The series traces its origin to James Loeb, a son of Abraham Loeb, co-founder of Kuhn, Loeb & Co., one of the country’s first investment banks. James worked for the family business until serious illness forced him to retire. He dedicated the rest of his life to scholarship and philanthropy. His charitable work ranged widely—he helped found what later became the Juilliard School—but he is perhaps best remembered for this Harvard University Press imprint that bears his name.

Loeb underwrote the translation, production, and publication of the Loeb Classical Library. By the time of his death in 1933, the series ran to nearly 300 volumes. In his will, he left $300,000 to Harvard to complete the collection, and directed that any profits from the library should be put toward graduate-level scholarships in the classics—a program that continues to this day.

Clay Sanskrit Library

As a student at St. Paul’s in London, John Clay happened upon a cupboard in the school library. He opened it, and found inside a few musty volumes. Fascinated, he pored over them, thereby beginning a lifelong love affair with Sanskrit. The New Jersey–born Clay went on to Oxford, where he graduated in 1957 with first-class honors in Sanskrit, Avestan, and Old Persian. Clay declined an academic appointment, choosing instead a life in international finance. A long and successful career in global investment banking culminated with the creation of his own investment firm, Clay Finlay.

His first love, however, remained the great classics of Indian literature. In 1999, he began a major effort, modeled on the Loeb Classical Library, to disseminate the Sanskrit classics. He hired scholars, translators, and editors. He helped lay out the books, from the left-page transliterated Sanskrit to the right-page English translation—even the elegant teal cloth cover. In partnership with the New York University Press, the Clay Sanskrit Library first appeared in February 2005; four years later, the collection finished publication with 56 volumes. Thanks to Clay, one of the world’s great literary traditions, central to the lives of millions of people, is more readily available to the English-speaking world than it has ever been.

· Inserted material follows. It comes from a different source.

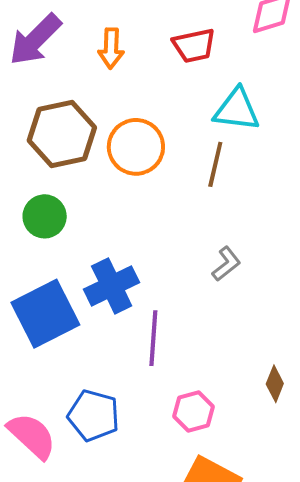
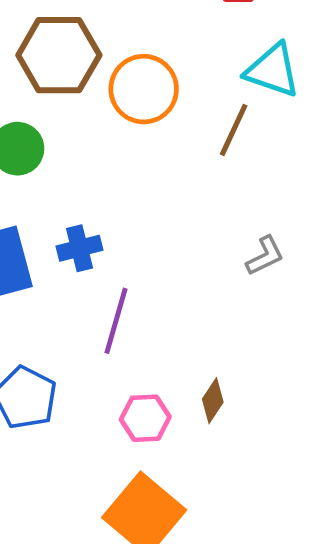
gray L-shape: (226, 264) -> (265, 256), moved
blue cross: (112, 286) -> (80, 248), size x0.7
brown diamond: (275, 384) -> (213, 401), moved

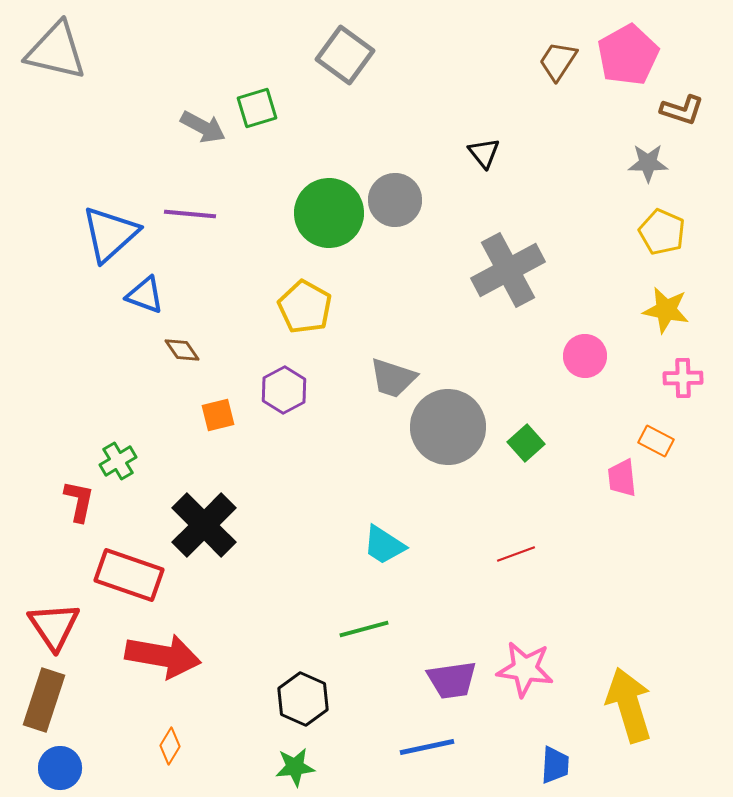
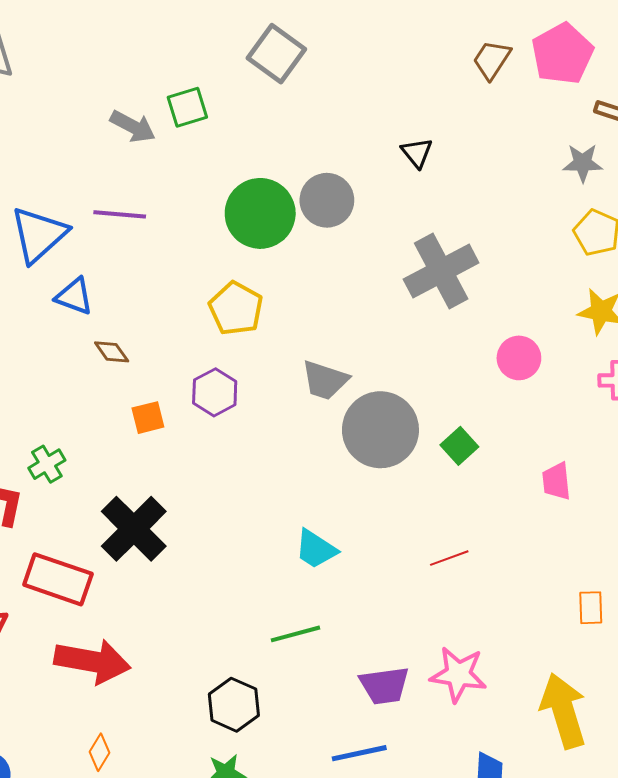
orange rectangle: (656, 441) -> (591, 608), moved, turned 60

Ancient Christian Commentary on Scripture

Early in their marriage, Howard and Roberta Ahmanson befriended a Methodist theologian named Thomas C. Oden. About 20 years ago, according to an article in Christianity Today, Roberta asked Oden, “What do you want to do with the rest of your life?” Oden was momentarily taken aback, but he quickly composed himself.

Oden described his desire to collect biblical commentaries from the Patristic era (roughly the first eight centuries of Christianity). Unlike most contemporary scriptural commentaries, written by specialists for scholars immersed in historical methods, this one would be written for a lay audience. A general reader would be able to read a chapter from, say, Exodus, and then read commentaries on it from Clement of Rome, Gregory of Nyssa, and Augustine of Hippo. The point was not to replace critical scholarship, but to supplement it.

The Ahmansons fund a wide range of charitable initiatives, including efforts to promote and enhance Christian faith. The Oden proposal immediately struck a chord with them. The result is the 29-volume Ancient Christian Commentary on Scripture, published by InterVarsity Press. The series is now 20 years old and a staple of InterVarsity’s publications. It has been acclaimed by evangelical, mainline Protestant, Orthodox, and Catholic leaders—including two popes.

Christopher Levenick is editor-in-chief of Philanthropy.